The Idyllic Island of Iona

Idyllic Iona

Although only a tiny island, Iona has a big history and is known as the birthplace of Christianity in the UK.  Its historic abbey was established by St Columba in 563, and year round the island welcomes visitors on pilgrimages.  However with its white sand beaches, azure seas and picturesque village – and the definite feel that time has stood still – it is one of the popular stopovers on our two ‘Around Mull’ cruises.

These cruises also feature visits to Mull itself including its many sea-lochs, and surrounding islands such as Ulva and Staffa.  Iona is a popular destination for our guests who love its remoteness and its beautiful beaches – it’s only a short distance from Mull but a world apart. 

The island is an outpost off the end of the craggy Ross of Mull and for the regular tourist it takes an intrepid journey by two ferries and a long drive across Mull to reach it.  On a Majestic Line cruise, our guests can enjoy the sea journey around Mull and along the Sound of Iona with the ease of a direct drop off on the island jetty. From there it is just a short walk to experience the island’s attractions, or to take time to relax and enjoy the ambience of this unspoilt island gem.

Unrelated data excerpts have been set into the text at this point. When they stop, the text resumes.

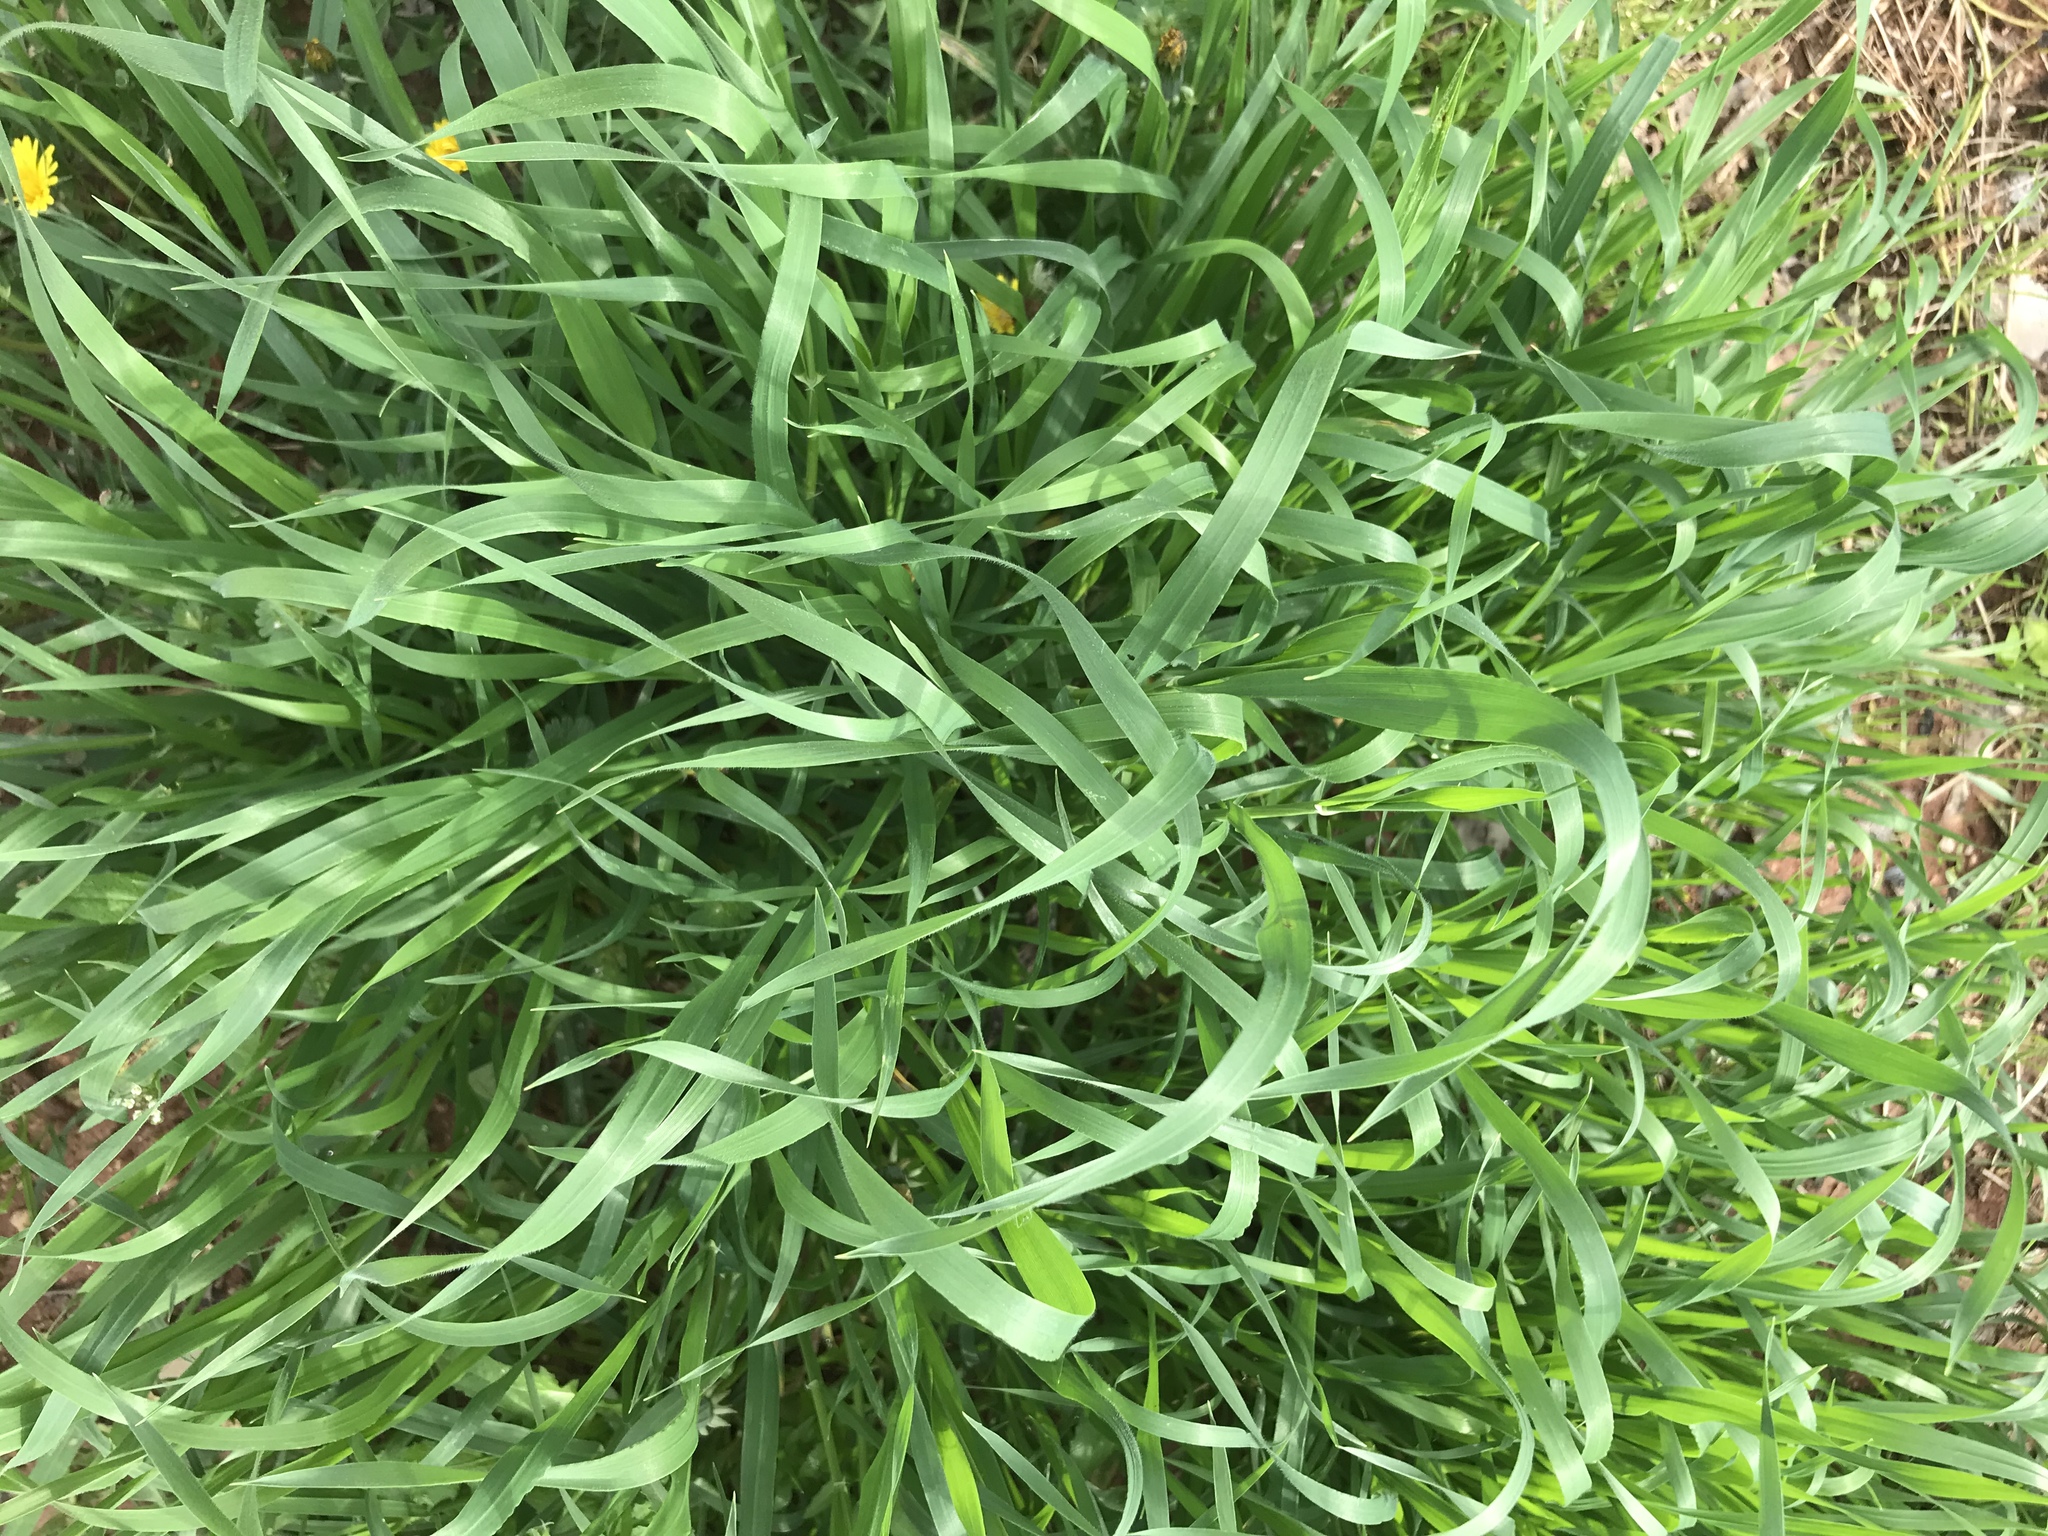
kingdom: Plantae
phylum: Tracheophyta
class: Liliopsida
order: Poales
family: Poaceae
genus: Hordeum
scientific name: Hordeum murinum
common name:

Particular highlights of a visit include the easy and flat walks along the deserted roads of the island, to the historic Abbey or to visit one of the tiny white beaches dotted along the way.  

Iona is known for its own beautiful marble – a brilliant white rock with green veins.  A visit to the peaceful chapel of the Abbey will reveal a superb altar made from the stone itself.

The island is a tiny gem which, with its small shops and easy walks through the fields and along the roads, offers a real glimpse into the life of a Hebridean island.  Our guests will get a real feel for Iona and why it is so special.  There should be time too for some light shopping with a variety of artisan craft shops and the Abbey gift shop.

Wildlife is in abundance on the island and its seas.  Iona is home to the elusive and protected Corncrake, a shy bird with a distinctive call that can be heard in the unique machair grasslands, but is rarely seen. On a good day, when sailing up the Sound of Iona, our guests are delighted with the area’s wildlife.  As well as birds such as puffins, shags and razorbills, we see lots of porpoises and seals in the surrounding waters, and if a dolphin pod which regularly visits the Sound of Iona is in evidence, these magical mammals often follow our progress.

All our guests enjoy a visit to the historic Abbey, possibly the most beautifully placed religious building in Scotland.  It is packed full of the history of the monks who first built it and of Scotland’s kings who were carried along ‘The Road of the Dead’ from the southern end of the island to be buried there. Among the graves is the more contemporary resting place of the late John Smith, former Labour Leader, who loved the island and many people visit Iona to pay their respects. 

There are wonderful views to enjoy in your own time and plenty of outstanding photographic opportunities to capture special memories.   Arriving by boat is a spectacular way to see the island from the sea, and we also have really special views across to the pink granite of Mull and of other islands we visit on the cruises, including the Treshnish Isles, Gometra, Ulva and Staffa.